Some tips to spur your creative imagination, from this website:

1. Behave like a child while learning: Be curious about every thing what you learn.
2. Start reading novels, create Mind Maps, Draw some pictures and colour them.
3. Day Dreaming: Dream at least for 5 min daily.
4. Use your right part of your Brain: Right part of the brain has the ability for creative thinking. Practice some exercises which makes improves creativity imagination.
5. Think creatively for day today problems you have and try to find alternate solutions.

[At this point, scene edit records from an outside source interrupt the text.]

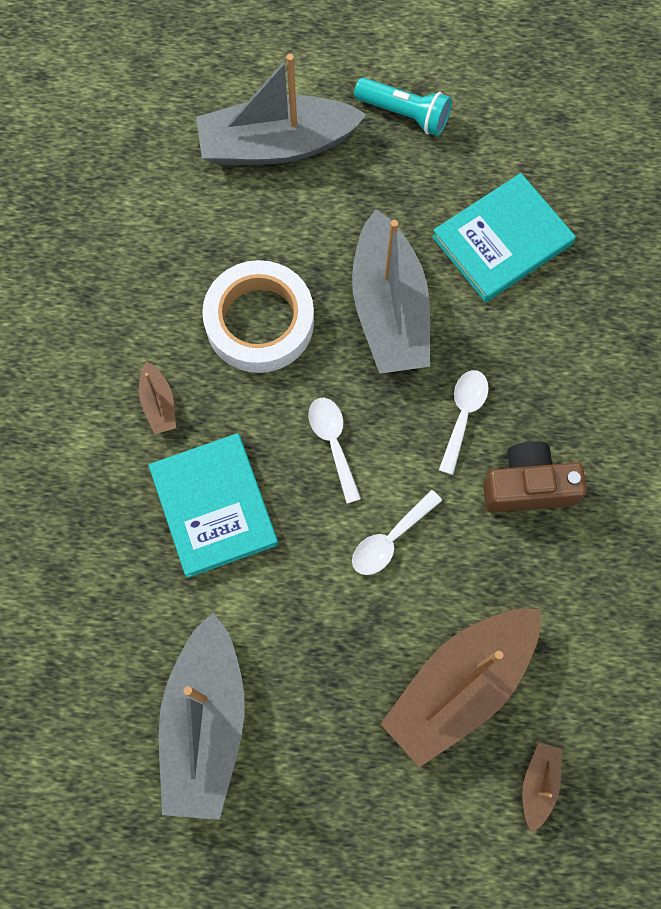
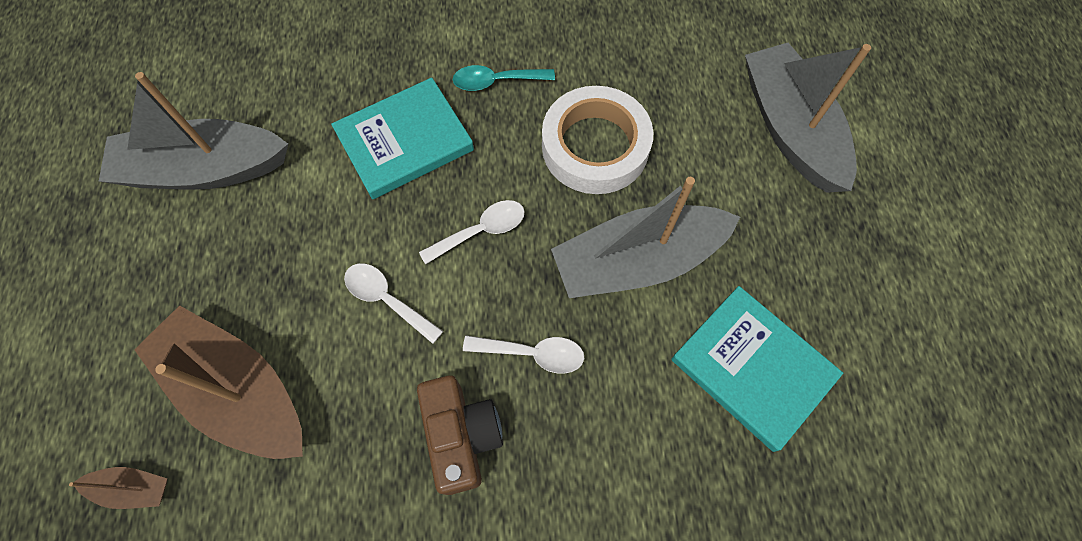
camera: 80 degrees right, 5 degrees down
brown boat [139,361,176,434] -> turquoise spoon [453,65,555,91]
turquoise flashlight [354,78,452,136] -> none

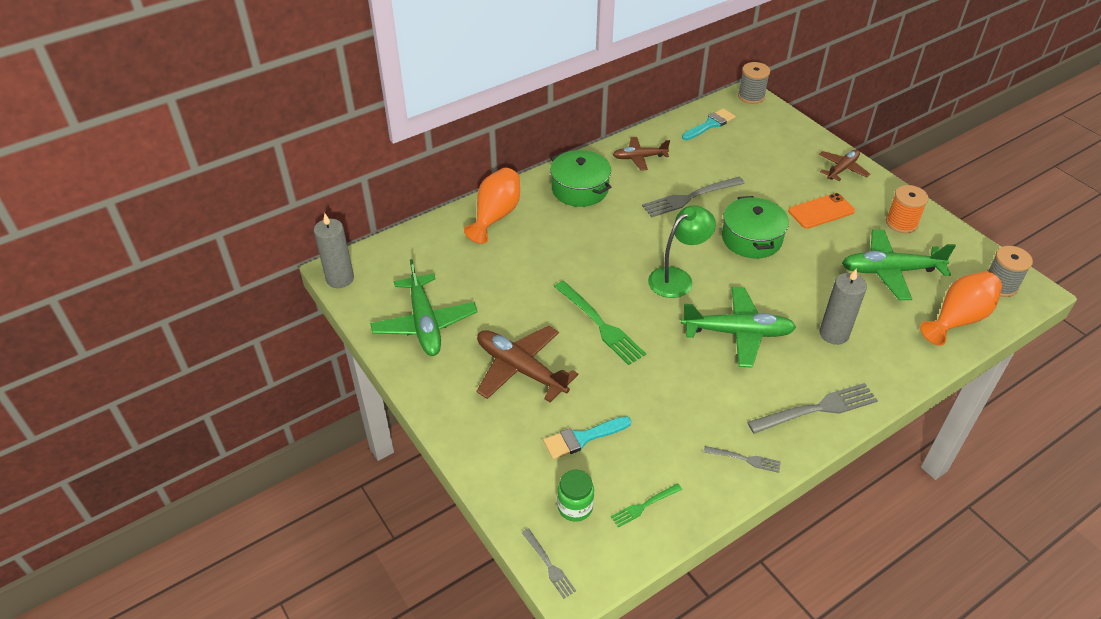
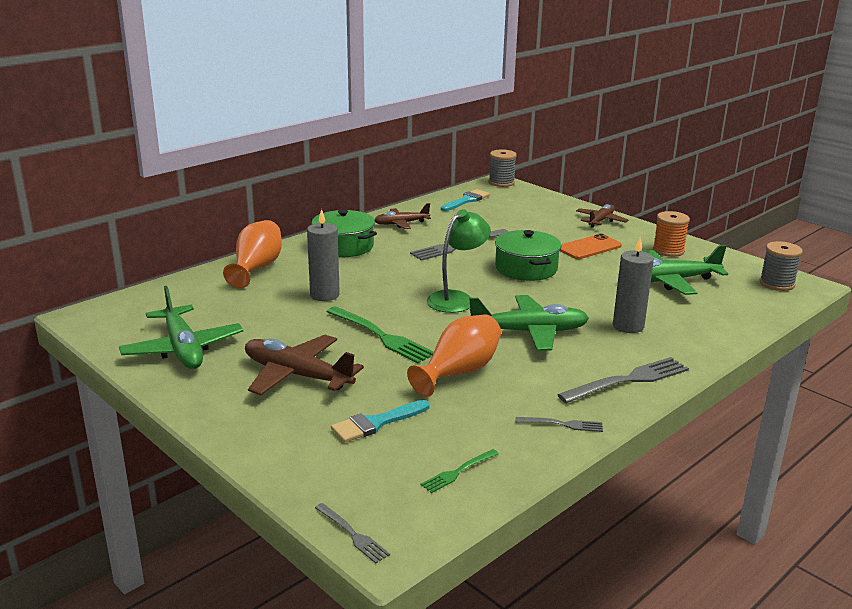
camera: 10 degrees left, 20 degrees down
grey candle [314,213,354,288] -> grey candle moved to [307,209,340,301]
green jar [557,469,594,522] -> none
orange vase [920,271,1002,346] -> orange vase moved to [407,314,501,396]

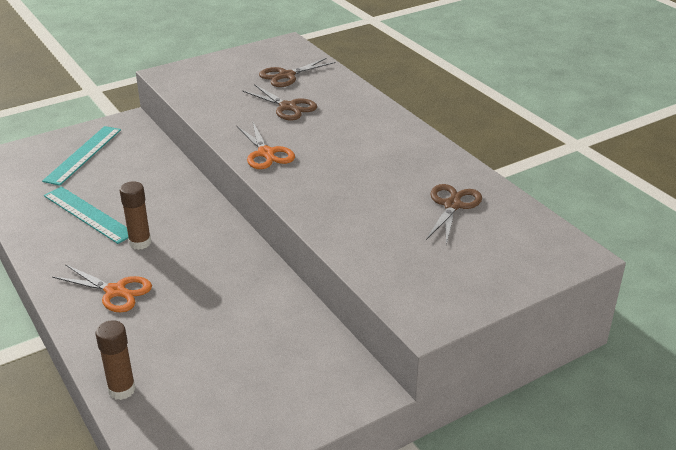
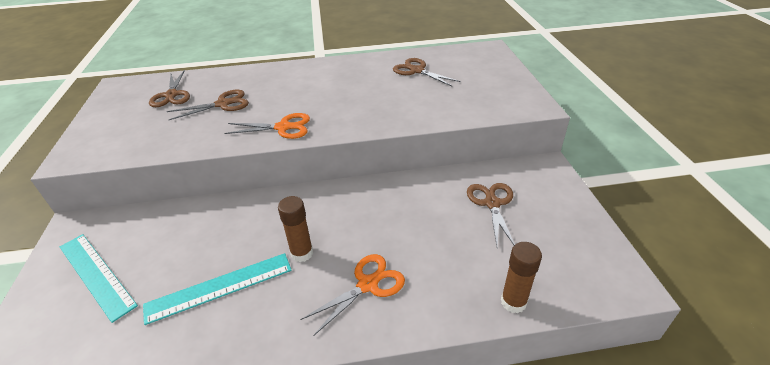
camera: 65 degrees left, 5 degrees up
none -> brown scissors [467,183,515,246]

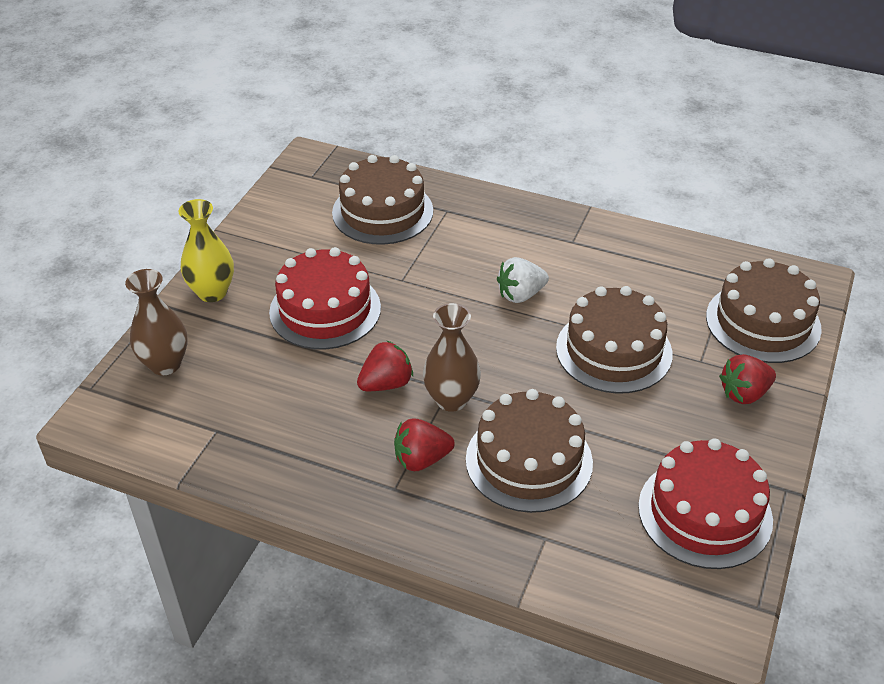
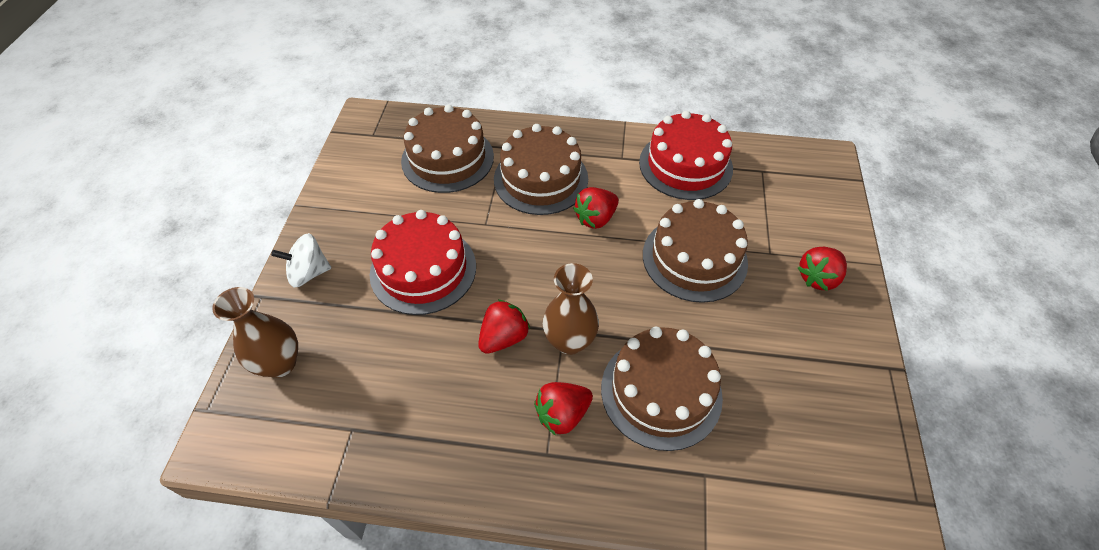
camera: 15 degrees left, 10 degrees up
yellow vase [179,199,234,302] -> white spinning top [271,233,331,287]
white strawberry [497,257,549,303] -> red strawberry [573,187,619,229]
red cake [638,438,773,569] -> red cake moved to [639,111,733,200]
brown cake [706,258,822,363] -> brown cake moved to [494,124,588,215]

Don't forget to BREATHE DEEPLY!

Monday, October 27, 2008

Fight Club - This is your life.

I post this because my life feels like this, and because this embodies the sentiment of a generation of wage slaves.

Insomnia

For six months, I couldn't sleep. With insomnia, nothing is real. Everything is far away. Everything is a copy of a copy of a copy. When deep space exploration ramps up, it will be corporations that name everything. The IBM Stellar Sphere.
The Philip Morris Galaxy. Planet Starbucks.


IKEA


It used to be that when I came home angry or depressed, I'd just clean my condo, polish my Scandinavian furniture. I should've been looking for a new condo. I should've been haggling with my insurance company. I should've been upset about my nice, neat flaming little shit. But I wasn't. The basic premise of cyber-netting any office is make things more efficient. Monday mornings, all I could do was think about next week. Can I get the icon in cornflower blue? Absolutely. Efficiency is priority number one, people, because waste is a thief. I showed this already to my man, here. You liked it, didn't you? You can swallow a pint of blood before you get sick. It was right in everyone's face. Tyler and I Just made it visible. It was on the tip of everyone's tongue. Tyler and I just gave it a name.